(Design files in plain text)

______

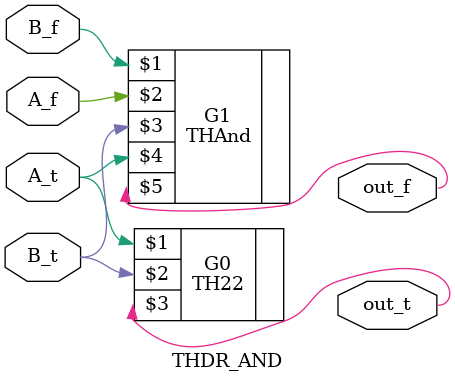
<source format=v>
module THDR_AND(A_t, A_f, B_t, B_f, out_t, out_f);

input A_t, A_f, B_t,B_f;
output out_t, out_f;

TH22 G0(A_t, B_t, out_t);
THAnd G1(B_f, A_f, B_t, A_t, out_f);

endmodule
</source>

______

» What is being asked
Print the records above exactly, minus pictures.

» Exercise output
<source format=v>
module THDR_AND(A_t, A_f, B_t, B_f, out_t, out_f);

input A_t, A_f, B_t,B_f;
output out_t, out_f;

TH22 G0(A_t, B_t, out_t);
THAnd G1(B_f, A_f, B_t, A_t, out_f);

endmodule
</source>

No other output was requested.